Militants Slam ASEAN Regional Meet, U.S. Intervention

BY EMILY VITAL
Bulatlat
August 2, 2007 – 7:05pm

About 200 members of Bagong Alyansang Makabayan (Bayan) and allied organizations held a rally Aug. 2 to condemn what they described as the U.S. government’s intervention in Southeast Asia.

The protesters attempted to get near the Philippine International Convention Center (PICC), venue of the Association of Southeast Asian Nations (ASEAN) Regional Forum, but were blocked by the police before reaching Mabini Street, two blocks away from Roxas Boulevard.

“The biggest threat to regional peace is the US-led war on terror,” Bayan secretary-general Renato Reyes, Jr. said. “The US government is guilty of continuing military intervention and military aid to fascist governments such as the Philippines’ Arroyo regime. In the guise of so-called regional security, the U.S. is trying to outdo other nations in the race for regional supremacy.”

“The US government continues to pressure the ASEAN and their puppet governments into supporting the discredited ‘war on terror.’” Reyes added. “In the Philippines, the puppet government of Gloria Arroyo has implemented the anti-terror law, a measure that will escalate repression and human rights abuses.”

Negroponte

Reyes also slammed U.S. State Deputy Secretary John Negroponte for what he described as the U.S. official’s insincerity in caling for a stop to the political killings.
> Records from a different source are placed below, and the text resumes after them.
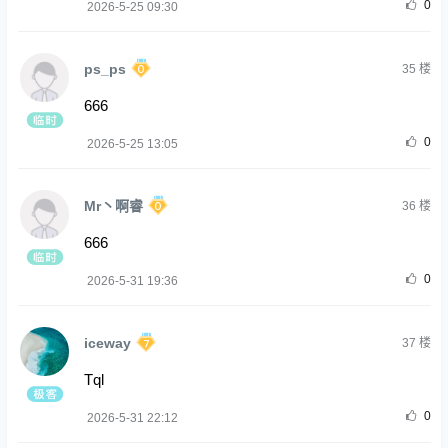
0
2026-5-25 09:30
ps_ps
35
楼
666
0
2026-5-25 13:05
Mr丶啊睿
36
楼
666
0
2026-5-31 19:36
iceway
37
楼
Tql
0
2026-5-31 22:12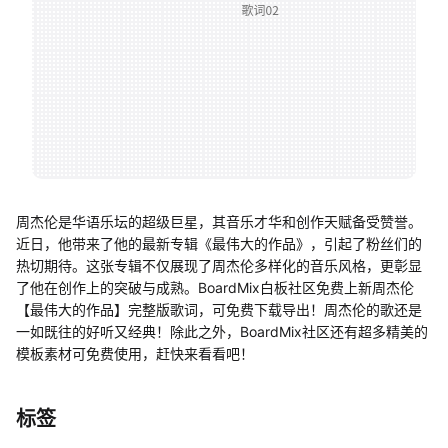
帮助中心
知识分享社区
周杰伦是华语乐坛的超级巨星，其音乐才华和创作天赋备受赞誉。
近日，他带来了他的最新专辑《最伟大的作品》，引起了粉丝们的
热切期待。这张专辑不仅展现了周杰伦多样化的音乐风格，更彰显
了他在创作上的突破与成熟。BoardMix白板社区免费上新周杰伦
【最伟大的作品】完整版歌词，可免费下载导出！周杰伦的歌还是
一如既往的好听又经典！除此之外，BoardMix社区还有超多精美的
模板素材可免费使用，赶快来看看吧！
标签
“Negroponte is not sincere at all when he calls on the Philippine government to stop the killings,” Reyes said. “The fact that the U.S. continues to fund and train the Armed Forces of the Philippines (AFP) means that the Bush government condones the gross human rights record of the Philippine military.”

In 2005, Negroponte served as the U.S. Director of National Intelligence. He oversees 15 spy agencies including the Federal Bureau of Investigation (FBI) and the Central
Intelligence Agency (CIA). He was accused of utilizing death squads in suppressing national liberation forces in Latin America during his stint as ambassador. He also served as the first U.S. Ambassador to Iraq after the invasion.

During Eduardo Ermita’s term as AFP Deputy Chief of Staff for Operations, death squads were utilized to squash then progressive political party Partido ng Bayan (PnB or People’s Party). In the 1960s, Ermita worked with Negroponte in Vietnam in suppressing the anti-imperialist resistance forces under the military plan Operation Phoenix.

Speaking at the rally, Vencer Crisostomo, chairperson of the League of Filipino Students (LFS), criticized Negroponte’s visits to public secondary schools in Manila.

“Negroponte is a hypocrite,” Crisostomo said. “While he tries to portray himself as someone who cares for the Filipino youth, he actually prods the Arroyo regime to commit more human rights abuses to quell the Filipino people’s resistance to U.S. imperialism.”